In the items below, copy the stretch from the line containing "Chat, mutual help, advice" through the end of the items, keeping each line unchanged and including both the first and last lines.

◆ ◆ ◆

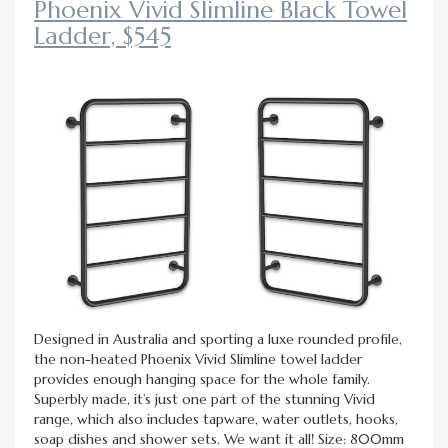
Phoenix Vivid Slimline Black Towel
Ladder, $545
Designed in Australia and sporting a luxe rounded profile,
the non-heated Phoenix Vivid Slimline towel ladder
provides enough hanging space for the whole family.
Superbly made, it’s just one part of the stunning Vivid
range, which also includes tapware, water outlets, hooks,
soap dishes and shower sets. We want it all! Size: 800mm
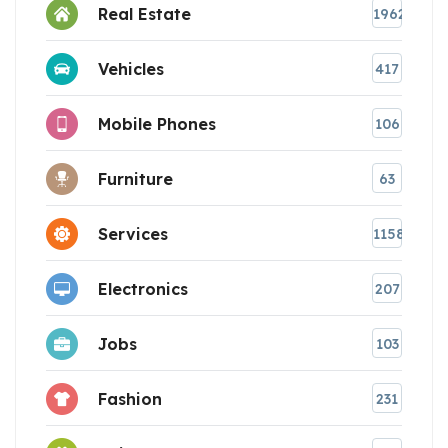
Real Estate
1962
Vehicles
417
Mobile Phones
106
Furniture
63
Services
1158
Electronics
207
Jobs
103
Fashion
231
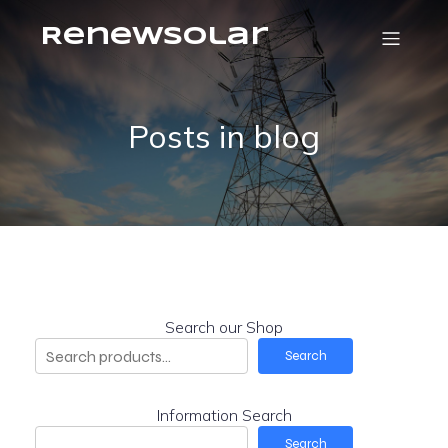
RenewSolar
Posts in blog
Search our Shop
Search
Information Search
Search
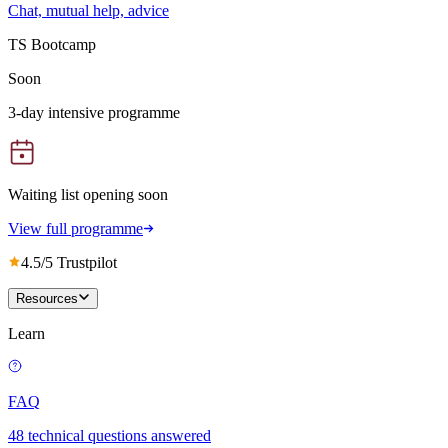
Chat, mutual help, advice
TS Bootcamp
Soon
3-day intensive programme
Waiting list opening soon
View full programme
4.5/5 Trustpilot
Resources
Learn
FAQ
48 technical questions answered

◆ ◆ ◆

OUTPUT BELOW:
Chat, mutual help, advice
TS Bootcamp
Soon
3-day intensive programme
Waiting list opening soon
View full programme
4.5/5 Trustpilot
Resources
Learn
FAQ
48 technical questions answered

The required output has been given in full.